Several studies have shown that IL-6 concentration is increased in active IBD and may be an index of disease activity[13-16]. Our study confirmed these observations, but only a tendency of correlation between spontaneous IL-6 concentration and disease activity was found in UC patients. The explanation may be that, the patients with mild inflammation often take maintenance dose of SASP or no medicine, only the patients with severe diseases were administered with high dose of SASP and corticosteroid. The latter medicine may have an inhibiting effect on immune reaction of the body. Our data also showed that IL-6 had norelation to the disease location. These results suggested that IL-6 from PBMC may reflect the active stage of the disease.
sIL-2r concentrations were increased in serum, tissue homogenates and PBMC from IBD patients, especially in Crohn’s disease[20-22]. However, Schreiber et al reported a moderately increased spontaneous release of sIL-2r and significantly less sIL-2r secretion stimulated by pokeweed mitogen in 14 d culture of colonic LPMC from UC patients. Our study had a similar result that wIL-2r concentration was silightly higher in spontaneous release from PBMC in UC patients than in healthy controls. When PBMC were cultured with PHA only for 48 h, less release of sIL-2r was observed in UC group than in healthy controls.

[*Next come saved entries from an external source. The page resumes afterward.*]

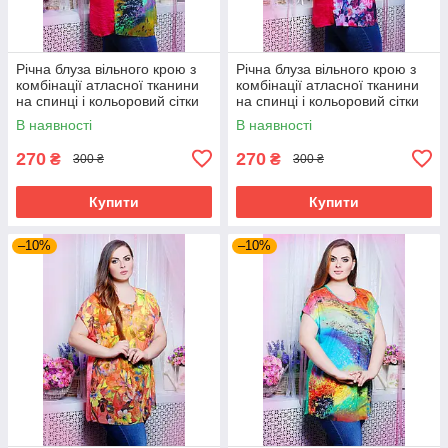
Річна блуза вільного крою з
Річна блуза вільного крою з
комбінації атласної тканини
комбінації атласної тканини
на спинці і кольоровий сітки
на спинці і кольоровий сітки
великого розміру 52-62
великого розміру 52-62
В наявності
В наявності
270
270
₴
₴
300 ₴
300 ₴
Купити
Купити
–10%
–10%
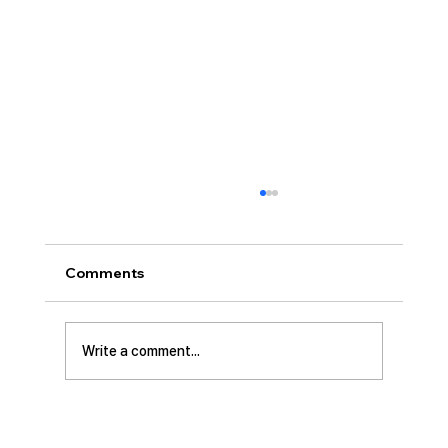
[2026.07.26] “신앙생활의 세 가지 걸림
돌…”
오늘날 성도로서 올바른 신앙생활을 하는 데 걸
Comments
림돌이 되는 세 가지가 있습니다. 첫째는 안일주
의입니다. 산업혁명 이후 급속도로 발전한 물질
문명은 우리의 삶을 매우 편리하게 만들어 주었
Write a comment...
습니다. 언제든지 원하기만 하면 집에 않아서 맛
있는 음식을 주문해 먹을 수 있고, 쇼핑몰에 가지
않아도 온라인으로 필요한 물건을 주문하면 집까
지 배달받을 수 있습니다. 식료품 장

PBMC is a very heterogeneous cell population. Macrophages and T cells may be mostly responsible for release of these three cytokines. The circulatary changes of proinflammatory cytokines may reflect the original status for cytokine secretion. For this reason, studies on local tissue production of cytokines are more accurate and more exact than studies on circulation. The changes of the proinflammatory cytokines may also reflect different genetic background. Our previous study showed in Dutch population TNF gene polymorphisms are present in five combinations and TNFα production is associated with TNF haplotypes. These data strongly supported the concept that a different immunogenetic background may determine the degree of the immune response in IBD.
Our findings showed that TNFα, sIL-2r in vitro production were reduced and IL-6 was increased from PBMC activation in Chinese UC patients. Further study is necessary to confirm these in vitro findings to in vivo conditions. Studies at local intestinal level should be undertaken in order to assess the significance of the cytokine dysregulation in the inflammatory response.
Project supported by IBD cooperative study between the Second Affiliated Hospital of Hubei Medical University and Free University Hospital of Amsterdam.